How Taiwan’s ‘cosmic parent’ airline changed the world

BBC “We’ve done a pilot for a part one,” said a pilot on Taiwan’s inaugural flight on Friday. As the aircraft descended, it lit up a gold-toned arc with the words “Taiwan Air” printed…

How Taiwan's 'cosmic parent' airline changed the world


“We’ve done a pilot for a part one,” said a pilot on Taiwan’s inaugural flight on Friday.

As the aircraft descended, it lit up a gold-toned arc with the words “Taiwan Air” printed boldly in a sky-blue airbus.

“It took three years to develop this, so now I’m so excited to see it get ready for action,” said Lucique Kawai, one of the original planters at the company.

Ms Kawai grew up in Oregon, where her father was a pilot and her mother a nurse. The family’s interests when they moved to Taiwan were shaped by her mother’s career.

“I would visit her there on the weekends and she gave me a very strong belief of a family business. Because her background was in the public health sector, she always wanted to improve health, through health promotion. I think my aspiration to start up a family business is pretty much where my love for business is developed.”

In 1969, it was only a dream. In the 1970s, the history of Taiwan’s airline industry is filled with more dreams. It began with the brutal military dictatorship of President Chiang Kai-shek, which banned any company from government investments. Its first year of operation was 1979.

However, a small group of businessmen — most of them radical leftists — did find a way around the ban and set up China Airlines in 1969. Like most entrepreneurs of the time, they gained prominence quickly, and the airline grew at breakneck speed.

Then came the reform movement in the 1980s, under the auspices of then President Lee Teng-hui. Almost overnight, Taiwan’s economic system came into its own. A wave of privatisation wiped out many of the country’s state-owned corporations.

“Companies like Chunghwa Telecom and China Airlines were on our agenda. We tried to lure them with our new market,” said Mr Lin, who works for the shipbuilding company Formosa Plastics, which was spun off from CEN Investment, a company formerly owned by the government.

At the same time, the Revolutionary Democratic Alliance for Democracy, spearheaded by activist Lin Cheng-hua, took control of the presidency and stripped Lin Yi-shih, the man whose 1979 coup d’etat had brought Taiwan into political hands, of control over the state-owned enterprises. Mr Lin was detained and on self-imposed exile in France for almost a decade.

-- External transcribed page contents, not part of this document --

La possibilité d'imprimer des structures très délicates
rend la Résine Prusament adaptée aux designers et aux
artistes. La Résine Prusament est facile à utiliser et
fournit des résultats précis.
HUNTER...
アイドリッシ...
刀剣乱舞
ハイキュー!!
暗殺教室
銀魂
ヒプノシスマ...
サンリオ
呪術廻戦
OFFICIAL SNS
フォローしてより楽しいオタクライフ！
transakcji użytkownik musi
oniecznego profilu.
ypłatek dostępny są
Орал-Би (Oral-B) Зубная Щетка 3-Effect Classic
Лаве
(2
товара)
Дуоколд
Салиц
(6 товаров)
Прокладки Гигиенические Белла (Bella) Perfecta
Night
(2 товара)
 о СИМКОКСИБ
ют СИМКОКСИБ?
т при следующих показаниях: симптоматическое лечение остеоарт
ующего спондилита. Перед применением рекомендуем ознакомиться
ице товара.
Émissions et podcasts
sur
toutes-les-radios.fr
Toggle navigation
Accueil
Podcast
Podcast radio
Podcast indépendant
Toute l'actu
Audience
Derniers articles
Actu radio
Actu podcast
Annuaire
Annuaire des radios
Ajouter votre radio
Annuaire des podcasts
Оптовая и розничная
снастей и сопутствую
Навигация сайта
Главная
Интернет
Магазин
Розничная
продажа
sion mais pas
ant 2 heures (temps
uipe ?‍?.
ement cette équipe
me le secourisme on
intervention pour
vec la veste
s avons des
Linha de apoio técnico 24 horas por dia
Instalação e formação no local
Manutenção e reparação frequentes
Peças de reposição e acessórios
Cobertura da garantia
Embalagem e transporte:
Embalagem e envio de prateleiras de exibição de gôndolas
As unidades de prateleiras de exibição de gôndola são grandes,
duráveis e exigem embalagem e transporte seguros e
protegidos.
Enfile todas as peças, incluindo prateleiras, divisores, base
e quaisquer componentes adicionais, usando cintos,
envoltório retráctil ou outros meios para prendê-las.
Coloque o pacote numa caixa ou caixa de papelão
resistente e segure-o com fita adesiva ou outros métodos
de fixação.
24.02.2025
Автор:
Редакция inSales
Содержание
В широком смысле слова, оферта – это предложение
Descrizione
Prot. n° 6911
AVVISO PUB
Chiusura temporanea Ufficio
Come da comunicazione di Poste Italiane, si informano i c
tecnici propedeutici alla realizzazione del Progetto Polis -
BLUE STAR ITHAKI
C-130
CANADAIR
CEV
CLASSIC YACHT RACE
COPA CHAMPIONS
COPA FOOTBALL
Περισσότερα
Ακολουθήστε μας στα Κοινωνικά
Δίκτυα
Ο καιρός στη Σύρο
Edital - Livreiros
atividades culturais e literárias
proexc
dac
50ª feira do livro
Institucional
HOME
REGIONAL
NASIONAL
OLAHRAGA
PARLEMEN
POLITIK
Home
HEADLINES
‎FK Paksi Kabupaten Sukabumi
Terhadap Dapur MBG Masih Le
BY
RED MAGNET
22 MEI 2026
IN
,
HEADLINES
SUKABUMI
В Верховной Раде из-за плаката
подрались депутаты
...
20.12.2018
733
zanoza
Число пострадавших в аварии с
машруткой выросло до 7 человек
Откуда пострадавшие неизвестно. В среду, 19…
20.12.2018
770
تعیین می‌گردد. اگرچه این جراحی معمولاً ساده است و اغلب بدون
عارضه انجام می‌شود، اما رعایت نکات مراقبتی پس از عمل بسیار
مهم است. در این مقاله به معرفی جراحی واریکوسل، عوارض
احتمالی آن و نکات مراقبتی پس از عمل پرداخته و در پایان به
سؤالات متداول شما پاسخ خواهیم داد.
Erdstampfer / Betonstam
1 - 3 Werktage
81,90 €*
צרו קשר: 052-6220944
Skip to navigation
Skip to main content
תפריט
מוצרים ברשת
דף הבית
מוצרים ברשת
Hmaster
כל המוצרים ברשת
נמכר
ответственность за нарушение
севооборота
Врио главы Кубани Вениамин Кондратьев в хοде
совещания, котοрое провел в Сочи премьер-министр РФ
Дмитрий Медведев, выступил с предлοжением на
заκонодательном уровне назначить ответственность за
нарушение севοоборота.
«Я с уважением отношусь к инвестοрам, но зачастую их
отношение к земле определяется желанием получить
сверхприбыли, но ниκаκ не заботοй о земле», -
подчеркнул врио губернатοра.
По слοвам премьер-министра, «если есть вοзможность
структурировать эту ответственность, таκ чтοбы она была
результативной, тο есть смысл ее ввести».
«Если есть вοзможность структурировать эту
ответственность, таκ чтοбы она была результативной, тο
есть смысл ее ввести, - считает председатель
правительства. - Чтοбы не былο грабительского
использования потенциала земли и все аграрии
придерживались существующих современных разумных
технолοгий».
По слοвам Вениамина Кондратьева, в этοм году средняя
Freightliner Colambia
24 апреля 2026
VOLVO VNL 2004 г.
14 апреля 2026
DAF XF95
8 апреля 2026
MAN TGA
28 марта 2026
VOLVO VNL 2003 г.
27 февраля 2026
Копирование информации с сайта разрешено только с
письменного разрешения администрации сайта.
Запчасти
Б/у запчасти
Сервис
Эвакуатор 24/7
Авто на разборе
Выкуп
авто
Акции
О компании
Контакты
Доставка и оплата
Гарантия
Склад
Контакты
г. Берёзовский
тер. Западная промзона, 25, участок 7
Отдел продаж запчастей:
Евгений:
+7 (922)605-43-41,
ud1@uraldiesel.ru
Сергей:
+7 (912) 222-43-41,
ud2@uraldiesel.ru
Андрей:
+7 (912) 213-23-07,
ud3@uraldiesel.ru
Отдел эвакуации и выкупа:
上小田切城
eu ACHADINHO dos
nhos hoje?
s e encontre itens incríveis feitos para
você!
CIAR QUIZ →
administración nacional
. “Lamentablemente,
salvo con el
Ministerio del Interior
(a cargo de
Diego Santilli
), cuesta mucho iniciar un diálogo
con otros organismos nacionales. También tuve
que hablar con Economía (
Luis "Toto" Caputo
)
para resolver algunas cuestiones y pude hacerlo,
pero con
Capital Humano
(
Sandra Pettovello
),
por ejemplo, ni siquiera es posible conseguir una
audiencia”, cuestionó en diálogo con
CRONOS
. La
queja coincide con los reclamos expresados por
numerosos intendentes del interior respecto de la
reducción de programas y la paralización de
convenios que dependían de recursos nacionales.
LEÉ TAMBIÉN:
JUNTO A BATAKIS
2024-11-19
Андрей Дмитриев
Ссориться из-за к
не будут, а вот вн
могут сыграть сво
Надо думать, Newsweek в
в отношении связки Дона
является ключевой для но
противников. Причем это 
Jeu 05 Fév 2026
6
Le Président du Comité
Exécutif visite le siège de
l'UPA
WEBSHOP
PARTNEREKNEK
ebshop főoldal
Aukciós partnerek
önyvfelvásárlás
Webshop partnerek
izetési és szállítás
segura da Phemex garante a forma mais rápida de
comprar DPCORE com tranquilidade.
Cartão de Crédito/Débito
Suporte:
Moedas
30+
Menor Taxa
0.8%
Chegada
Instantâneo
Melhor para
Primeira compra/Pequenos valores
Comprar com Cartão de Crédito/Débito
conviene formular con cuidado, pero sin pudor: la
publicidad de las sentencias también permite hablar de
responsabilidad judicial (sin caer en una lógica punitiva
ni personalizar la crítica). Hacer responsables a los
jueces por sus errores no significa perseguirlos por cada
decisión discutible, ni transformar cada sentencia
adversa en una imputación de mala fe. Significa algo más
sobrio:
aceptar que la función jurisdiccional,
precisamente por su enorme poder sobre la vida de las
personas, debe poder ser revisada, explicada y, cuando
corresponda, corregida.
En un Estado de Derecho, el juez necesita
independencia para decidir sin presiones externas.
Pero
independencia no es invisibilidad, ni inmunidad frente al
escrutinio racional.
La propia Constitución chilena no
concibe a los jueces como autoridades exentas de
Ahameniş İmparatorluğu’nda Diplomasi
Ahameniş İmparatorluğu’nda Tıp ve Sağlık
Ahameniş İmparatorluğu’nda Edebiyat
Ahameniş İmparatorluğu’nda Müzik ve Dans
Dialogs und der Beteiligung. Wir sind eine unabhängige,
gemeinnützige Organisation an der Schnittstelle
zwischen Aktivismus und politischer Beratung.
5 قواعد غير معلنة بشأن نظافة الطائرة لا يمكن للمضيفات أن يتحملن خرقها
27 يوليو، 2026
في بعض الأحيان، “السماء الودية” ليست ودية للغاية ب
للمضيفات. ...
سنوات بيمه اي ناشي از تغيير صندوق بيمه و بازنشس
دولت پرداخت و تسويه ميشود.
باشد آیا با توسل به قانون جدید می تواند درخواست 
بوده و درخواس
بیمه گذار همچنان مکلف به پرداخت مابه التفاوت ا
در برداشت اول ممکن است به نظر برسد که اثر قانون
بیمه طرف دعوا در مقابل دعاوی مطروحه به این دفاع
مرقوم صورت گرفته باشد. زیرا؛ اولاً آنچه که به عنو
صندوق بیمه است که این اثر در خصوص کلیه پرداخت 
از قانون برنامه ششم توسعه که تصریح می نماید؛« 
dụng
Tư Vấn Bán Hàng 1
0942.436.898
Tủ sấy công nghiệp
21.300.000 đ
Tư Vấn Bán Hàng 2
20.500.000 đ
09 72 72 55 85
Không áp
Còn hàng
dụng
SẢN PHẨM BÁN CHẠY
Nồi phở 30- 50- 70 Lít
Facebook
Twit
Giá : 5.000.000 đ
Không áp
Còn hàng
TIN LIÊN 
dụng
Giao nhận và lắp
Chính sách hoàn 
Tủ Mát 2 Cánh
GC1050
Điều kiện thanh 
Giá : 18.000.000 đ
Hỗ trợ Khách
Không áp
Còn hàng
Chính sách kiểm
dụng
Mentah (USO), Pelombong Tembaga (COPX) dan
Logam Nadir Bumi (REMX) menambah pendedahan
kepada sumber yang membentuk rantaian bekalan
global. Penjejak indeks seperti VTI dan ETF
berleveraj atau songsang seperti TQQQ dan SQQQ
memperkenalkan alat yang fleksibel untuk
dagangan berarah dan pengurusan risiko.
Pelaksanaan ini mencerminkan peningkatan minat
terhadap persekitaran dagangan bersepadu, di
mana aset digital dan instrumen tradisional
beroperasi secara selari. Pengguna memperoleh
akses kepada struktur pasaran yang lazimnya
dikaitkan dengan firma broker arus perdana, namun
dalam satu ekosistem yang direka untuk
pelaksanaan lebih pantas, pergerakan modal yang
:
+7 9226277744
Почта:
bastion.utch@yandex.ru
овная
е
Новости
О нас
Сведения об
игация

The President began to flex his muscles and the private sector flourished. Taiwan Airlines took the lead.

“The industry looked at the other companies and said, we need more competition and we want to come up with something that would meet the high standards that these companies have,” said Mr Lin.

When Mr Lin returned to Taiwan in 2000, after fleeing Cuba, he started thinking about what he wanted to achieve with his business. His company, Formosa Plastics, immediately gained recognition as a top player in the shipping sector, which is dominated by mainland China.

“It seemed that now is the right time. We had very strong assets. The economy has been doing well and at the same time the young people were growing up in a capitalist society.

“So why not start a revolution in the airline industry? We should try to provide our best services and competitive prices, and we will be unstoppable.”

I spoke to two Taiwan Airlines pilots — one of whom is a new hire — who recounted the teamwork that helped to turn the company from a backwater carrier into a success. But its founder says it will not be easy.

As for critics who say Taiwan Airlines is just another carrier – a corporate vanity project, founded by a man who won’t stay in one place for too long? Mr Lin disagrees:

“We have to think strategically, not to give in to what has to be done, but to think what is right for Taiwan and the people of Taiwan.”